Thursday, May 03, 2012 5:07 PM
I am having an Issue with Linked Servers, perhaps someone can explain what is going on.
I have three servers: ServerA, ServerB and Server C. Each has a Linked Server configured to the other two. (All MS SQL Server 2008 SP1).
All the linked servers are configured the same: "Be Made using the login's current security context" is selected, and "Data Access", "RPC", "RPC OUT" are all set to True.
My Domain account is a sysamdin on all three servers.
This is what I am experiencing:
1) Log In to Server A with Remote Desktop
2) Open SSMS, and Connect to ServerB
3) Execute Query ( SELECT Top 1 * from [LnkServerA].[Database].[dbo].[TableName] )
4) Receive error: Login failed for user 'NT AUTHORITY\ANONYMOUS LOGON'.
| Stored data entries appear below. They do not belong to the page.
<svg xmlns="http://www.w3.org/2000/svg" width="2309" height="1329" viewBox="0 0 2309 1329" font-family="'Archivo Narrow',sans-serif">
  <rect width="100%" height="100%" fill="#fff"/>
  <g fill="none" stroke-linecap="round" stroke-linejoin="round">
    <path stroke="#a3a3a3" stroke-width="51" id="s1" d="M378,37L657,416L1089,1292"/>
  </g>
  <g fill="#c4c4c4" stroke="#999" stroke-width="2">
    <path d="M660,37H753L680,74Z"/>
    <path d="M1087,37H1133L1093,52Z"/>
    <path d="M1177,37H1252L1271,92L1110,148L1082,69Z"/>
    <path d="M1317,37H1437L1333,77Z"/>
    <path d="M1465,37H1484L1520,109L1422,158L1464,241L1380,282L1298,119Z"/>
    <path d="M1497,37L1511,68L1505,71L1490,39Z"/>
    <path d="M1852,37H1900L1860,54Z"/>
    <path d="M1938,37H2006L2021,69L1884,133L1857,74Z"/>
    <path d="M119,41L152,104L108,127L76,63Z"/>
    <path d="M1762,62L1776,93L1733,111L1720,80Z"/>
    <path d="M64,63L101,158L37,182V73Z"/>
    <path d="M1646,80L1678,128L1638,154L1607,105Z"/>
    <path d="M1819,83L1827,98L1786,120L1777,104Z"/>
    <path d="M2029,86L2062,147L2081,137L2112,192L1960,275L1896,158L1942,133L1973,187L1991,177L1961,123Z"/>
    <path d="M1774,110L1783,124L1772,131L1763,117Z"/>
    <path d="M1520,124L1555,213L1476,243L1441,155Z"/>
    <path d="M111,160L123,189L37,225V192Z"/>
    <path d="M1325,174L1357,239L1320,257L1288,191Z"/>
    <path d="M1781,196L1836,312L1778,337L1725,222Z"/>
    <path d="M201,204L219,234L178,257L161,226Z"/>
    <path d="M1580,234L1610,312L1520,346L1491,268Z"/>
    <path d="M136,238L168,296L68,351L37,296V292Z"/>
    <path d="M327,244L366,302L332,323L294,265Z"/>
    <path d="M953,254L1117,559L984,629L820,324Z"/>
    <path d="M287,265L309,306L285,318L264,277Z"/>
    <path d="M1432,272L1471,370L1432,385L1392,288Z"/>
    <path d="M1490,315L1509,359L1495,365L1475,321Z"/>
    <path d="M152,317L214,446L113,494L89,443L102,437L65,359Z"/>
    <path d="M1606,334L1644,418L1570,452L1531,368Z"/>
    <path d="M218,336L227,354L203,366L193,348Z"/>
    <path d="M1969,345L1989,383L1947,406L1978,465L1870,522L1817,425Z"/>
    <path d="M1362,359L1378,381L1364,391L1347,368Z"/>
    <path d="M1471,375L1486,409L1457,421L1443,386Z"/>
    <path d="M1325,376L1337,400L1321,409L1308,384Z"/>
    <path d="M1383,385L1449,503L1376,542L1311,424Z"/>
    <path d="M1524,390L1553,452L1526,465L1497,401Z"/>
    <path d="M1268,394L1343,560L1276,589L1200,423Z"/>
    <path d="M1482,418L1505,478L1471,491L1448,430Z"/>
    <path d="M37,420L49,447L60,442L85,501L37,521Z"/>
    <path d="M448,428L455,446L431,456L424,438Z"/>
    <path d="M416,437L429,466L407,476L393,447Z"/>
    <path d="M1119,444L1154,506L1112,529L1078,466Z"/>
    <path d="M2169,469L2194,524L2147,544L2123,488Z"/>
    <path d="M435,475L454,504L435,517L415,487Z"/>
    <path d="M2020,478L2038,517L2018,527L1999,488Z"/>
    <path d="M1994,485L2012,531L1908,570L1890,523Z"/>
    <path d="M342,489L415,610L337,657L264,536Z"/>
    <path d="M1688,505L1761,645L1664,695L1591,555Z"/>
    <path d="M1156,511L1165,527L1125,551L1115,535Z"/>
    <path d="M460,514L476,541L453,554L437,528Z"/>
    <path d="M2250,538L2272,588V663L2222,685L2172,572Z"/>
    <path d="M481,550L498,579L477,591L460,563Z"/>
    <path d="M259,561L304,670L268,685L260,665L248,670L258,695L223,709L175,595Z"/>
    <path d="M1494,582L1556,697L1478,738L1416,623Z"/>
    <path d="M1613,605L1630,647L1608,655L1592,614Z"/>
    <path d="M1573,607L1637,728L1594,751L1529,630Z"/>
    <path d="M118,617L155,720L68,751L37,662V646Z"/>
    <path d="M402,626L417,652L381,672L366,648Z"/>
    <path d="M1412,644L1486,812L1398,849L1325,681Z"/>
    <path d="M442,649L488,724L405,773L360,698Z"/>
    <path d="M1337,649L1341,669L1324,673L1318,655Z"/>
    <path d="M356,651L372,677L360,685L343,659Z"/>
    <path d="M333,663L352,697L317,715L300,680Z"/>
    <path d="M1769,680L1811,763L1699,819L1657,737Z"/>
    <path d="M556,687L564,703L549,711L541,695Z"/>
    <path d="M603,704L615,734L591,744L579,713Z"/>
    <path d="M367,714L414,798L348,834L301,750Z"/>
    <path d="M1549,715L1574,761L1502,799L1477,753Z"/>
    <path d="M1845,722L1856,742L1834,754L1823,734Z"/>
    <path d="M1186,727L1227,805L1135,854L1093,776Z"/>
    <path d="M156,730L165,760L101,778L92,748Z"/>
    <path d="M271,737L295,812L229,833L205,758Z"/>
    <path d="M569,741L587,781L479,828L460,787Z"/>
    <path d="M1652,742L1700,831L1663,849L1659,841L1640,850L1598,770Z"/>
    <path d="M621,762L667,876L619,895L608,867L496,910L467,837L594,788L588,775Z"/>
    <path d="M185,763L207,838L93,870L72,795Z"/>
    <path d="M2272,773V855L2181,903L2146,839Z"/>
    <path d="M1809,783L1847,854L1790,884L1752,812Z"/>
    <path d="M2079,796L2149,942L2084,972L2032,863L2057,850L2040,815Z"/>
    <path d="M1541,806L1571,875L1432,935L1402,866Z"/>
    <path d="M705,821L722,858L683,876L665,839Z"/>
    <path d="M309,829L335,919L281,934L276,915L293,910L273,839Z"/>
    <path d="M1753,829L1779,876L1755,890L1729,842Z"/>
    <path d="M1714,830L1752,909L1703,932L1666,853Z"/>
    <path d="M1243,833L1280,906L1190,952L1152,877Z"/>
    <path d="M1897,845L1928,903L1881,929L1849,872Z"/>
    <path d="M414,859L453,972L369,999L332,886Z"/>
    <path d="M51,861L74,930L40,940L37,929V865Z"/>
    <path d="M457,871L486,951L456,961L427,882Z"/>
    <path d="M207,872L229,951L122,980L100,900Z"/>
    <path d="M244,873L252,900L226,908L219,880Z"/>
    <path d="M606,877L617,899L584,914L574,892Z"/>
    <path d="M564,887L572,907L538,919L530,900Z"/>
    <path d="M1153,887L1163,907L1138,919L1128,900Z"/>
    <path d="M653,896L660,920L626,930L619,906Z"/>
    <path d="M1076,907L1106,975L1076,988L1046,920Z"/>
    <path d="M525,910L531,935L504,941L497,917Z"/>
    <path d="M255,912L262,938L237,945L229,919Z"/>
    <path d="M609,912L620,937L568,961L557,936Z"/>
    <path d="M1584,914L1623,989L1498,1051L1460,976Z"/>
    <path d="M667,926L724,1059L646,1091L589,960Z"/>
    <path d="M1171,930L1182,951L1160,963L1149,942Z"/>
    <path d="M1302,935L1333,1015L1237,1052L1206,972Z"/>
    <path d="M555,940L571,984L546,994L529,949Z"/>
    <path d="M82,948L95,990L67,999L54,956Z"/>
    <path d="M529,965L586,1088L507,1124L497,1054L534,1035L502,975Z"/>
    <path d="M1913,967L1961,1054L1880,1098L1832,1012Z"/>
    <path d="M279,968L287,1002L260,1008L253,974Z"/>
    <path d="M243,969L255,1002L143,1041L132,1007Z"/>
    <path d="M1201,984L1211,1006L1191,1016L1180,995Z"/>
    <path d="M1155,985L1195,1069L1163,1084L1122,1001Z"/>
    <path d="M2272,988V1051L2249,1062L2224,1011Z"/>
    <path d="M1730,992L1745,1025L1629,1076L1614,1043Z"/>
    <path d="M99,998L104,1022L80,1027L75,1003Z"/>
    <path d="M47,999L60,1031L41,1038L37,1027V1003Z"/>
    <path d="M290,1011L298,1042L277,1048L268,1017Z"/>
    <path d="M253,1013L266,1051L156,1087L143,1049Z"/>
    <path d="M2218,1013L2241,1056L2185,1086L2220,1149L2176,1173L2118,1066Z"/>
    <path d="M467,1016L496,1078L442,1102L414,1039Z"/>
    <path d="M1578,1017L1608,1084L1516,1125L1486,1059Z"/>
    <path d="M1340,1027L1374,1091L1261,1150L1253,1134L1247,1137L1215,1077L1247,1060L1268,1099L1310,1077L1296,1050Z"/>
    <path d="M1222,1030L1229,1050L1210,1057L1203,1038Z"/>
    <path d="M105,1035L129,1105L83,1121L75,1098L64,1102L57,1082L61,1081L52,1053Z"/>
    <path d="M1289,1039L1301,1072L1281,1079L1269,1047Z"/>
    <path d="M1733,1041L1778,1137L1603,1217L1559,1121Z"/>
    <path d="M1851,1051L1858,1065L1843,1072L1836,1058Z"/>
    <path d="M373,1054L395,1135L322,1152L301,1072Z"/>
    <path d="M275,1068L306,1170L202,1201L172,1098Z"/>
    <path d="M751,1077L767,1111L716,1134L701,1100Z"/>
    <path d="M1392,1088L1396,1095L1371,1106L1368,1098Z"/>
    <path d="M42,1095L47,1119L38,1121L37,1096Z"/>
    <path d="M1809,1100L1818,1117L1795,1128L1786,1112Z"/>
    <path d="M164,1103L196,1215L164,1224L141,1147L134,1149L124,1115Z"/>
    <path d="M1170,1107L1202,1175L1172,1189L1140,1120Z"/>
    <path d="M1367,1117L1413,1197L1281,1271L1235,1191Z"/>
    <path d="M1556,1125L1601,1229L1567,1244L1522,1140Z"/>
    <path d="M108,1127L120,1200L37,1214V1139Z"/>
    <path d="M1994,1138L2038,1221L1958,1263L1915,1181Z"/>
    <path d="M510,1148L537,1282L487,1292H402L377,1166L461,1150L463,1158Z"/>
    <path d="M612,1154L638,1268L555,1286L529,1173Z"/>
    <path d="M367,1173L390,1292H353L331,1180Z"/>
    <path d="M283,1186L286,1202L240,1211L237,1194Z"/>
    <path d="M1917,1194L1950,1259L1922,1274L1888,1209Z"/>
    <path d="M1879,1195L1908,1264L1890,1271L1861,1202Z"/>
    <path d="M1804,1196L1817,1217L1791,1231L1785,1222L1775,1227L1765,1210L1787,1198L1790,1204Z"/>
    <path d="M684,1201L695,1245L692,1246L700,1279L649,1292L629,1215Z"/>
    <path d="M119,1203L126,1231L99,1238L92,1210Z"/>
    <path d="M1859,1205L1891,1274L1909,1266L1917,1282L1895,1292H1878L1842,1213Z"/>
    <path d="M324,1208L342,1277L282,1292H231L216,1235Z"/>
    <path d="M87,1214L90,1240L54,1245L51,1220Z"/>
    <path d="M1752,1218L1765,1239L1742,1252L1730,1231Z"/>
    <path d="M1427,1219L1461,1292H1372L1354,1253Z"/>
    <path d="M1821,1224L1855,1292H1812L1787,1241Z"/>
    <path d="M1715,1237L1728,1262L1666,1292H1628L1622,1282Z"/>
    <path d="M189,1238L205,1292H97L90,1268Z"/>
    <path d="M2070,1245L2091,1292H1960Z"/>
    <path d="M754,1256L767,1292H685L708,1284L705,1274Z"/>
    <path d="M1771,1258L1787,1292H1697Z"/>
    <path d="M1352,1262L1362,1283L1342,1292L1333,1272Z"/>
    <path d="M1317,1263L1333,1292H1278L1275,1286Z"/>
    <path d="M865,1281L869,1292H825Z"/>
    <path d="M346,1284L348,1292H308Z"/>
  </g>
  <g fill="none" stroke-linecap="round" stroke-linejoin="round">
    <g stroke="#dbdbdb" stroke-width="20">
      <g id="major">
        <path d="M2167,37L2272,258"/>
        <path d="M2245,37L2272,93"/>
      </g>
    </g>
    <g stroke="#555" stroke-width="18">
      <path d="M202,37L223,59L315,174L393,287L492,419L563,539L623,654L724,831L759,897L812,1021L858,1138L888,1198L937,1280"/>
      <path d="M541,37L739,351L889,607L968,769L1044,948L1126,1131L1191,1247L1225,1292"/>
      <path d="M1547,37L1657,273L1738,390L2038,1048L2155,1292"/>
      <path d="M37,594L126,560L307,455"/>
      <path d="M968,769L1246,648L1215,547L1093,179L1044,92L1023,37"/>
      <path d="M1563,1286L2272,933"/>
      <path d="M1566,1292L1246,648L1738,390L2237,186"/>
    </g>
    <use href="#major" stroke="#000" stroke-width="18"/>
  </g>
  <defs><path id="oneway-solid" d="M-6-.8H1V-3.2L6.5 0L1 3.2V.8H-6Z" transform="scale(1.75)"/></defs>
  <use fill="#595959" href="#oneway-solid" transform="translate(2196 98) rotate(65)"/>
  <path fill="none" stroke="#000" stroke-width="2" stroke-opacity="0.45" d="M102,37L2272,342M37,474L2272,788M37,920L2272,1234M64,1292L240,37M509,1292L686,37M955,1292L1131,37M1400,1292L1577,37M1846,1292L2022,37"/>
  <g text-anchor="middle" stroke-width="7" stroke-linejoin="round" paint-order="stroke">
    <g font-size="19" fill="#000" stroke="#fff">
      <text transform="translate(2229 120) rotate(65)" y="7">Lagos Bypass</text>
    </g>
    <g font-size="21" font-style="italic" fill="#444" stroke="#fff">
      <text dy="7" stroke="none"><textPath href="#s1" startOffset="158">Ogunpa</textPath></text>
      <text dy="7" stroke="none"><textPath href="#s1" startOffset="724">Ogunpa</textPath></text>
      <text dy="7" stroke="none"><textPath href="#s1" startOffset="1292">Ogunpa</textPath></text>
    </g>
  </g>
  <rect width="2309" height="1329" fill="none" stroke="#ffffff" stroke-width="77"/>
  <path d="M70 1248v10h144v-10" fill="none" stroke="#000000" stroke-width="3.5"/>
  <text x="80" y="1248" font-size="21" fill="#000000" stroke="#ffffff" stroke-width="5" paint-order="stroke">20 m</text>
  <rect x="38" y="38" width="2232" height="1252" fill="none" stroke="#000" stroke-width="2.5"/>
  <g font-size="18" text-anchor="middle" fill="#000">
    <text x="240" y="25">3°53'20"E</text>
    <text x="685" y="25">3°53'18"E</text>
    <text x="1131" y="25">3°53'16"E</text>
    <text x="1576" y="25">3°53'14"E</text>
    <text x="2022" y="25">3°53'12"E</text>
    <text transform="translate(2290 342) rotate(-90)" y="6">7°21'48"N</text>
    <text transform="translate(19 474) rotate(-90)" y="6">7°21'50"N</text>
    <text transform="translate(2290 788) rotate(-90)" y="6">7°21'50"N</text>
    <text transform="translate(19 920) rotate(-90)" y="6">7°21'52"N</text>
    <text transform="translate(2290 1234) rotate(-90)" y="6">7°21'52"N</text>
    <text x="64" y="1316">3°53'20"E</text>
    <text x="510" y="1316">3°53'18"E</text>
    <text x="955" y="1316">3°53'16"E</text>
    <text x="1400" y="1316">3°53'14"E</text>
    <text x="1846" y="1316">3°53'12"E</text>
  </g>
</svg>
5) Log On to ServerB with Remote Desktop, and Connect to ServerB With SSMS
6) Execute Query ( SELECT Top 1 * from [LnkServerA].[Database].[dbo].[TableName] ) Successfully
7) Go back to ServerA and Run same query from Step 3, this time it is successful.
What is happening that I am not allowed to execute the query until I log on to ServerB and and execute it? From then on, I am able to run the Query from ServerA with no trouble. Is this a configuration problem?
Friday, May 04, 2012 7:18 AM
Have you tried to configure the Linked server with SQL Server logins? To solve this problem, i suspect you may need to set SPN for Linked Server A.
Tuesday, May 08, 2012 6:39 AMModerator
Regarding to the error message and your description, which might be related to mapping between logins on the local instance and remote logins on the linked server issue.
You can try to map the clients on server A to a standard security login on server B, by using either the sp_addlinkedsrvlogin stored procedure or the Security tab of the Linked Server Properties dialog box in Enterprise Manager.
For more information about sp_addlinkedsrvlogin, please refer to the answer of this thread with the same scenario as yours. http://social.msdn.microsoft.com/Forums/en-US/transactsql/thread/8ec97763-c978-48dd-a92c-4b47e6a959d7
Alternatively you can supply a specific SQL Server login, means ANYONE with access to your instance can now execute a query against that linked server and would be running on that linked server under the security context of the account that you specified.
Regards, Amber zhang
- Marked As Answer by amber zhangModerator Friday, May 11, 2012 4:34 AM
Tuesday, May 08, 2012 11:35 AM
This is happening because of the NTLM Authentication, when you have a double hop scenario, the middle server sends the request to the SQL/application with the Anonymoun Logon account. To resolve this issue you need to set SPNs on the Domain Controller for all the servers and you also need to enable delegation on servers.
You can also use SQL Authentication to workaround this problem.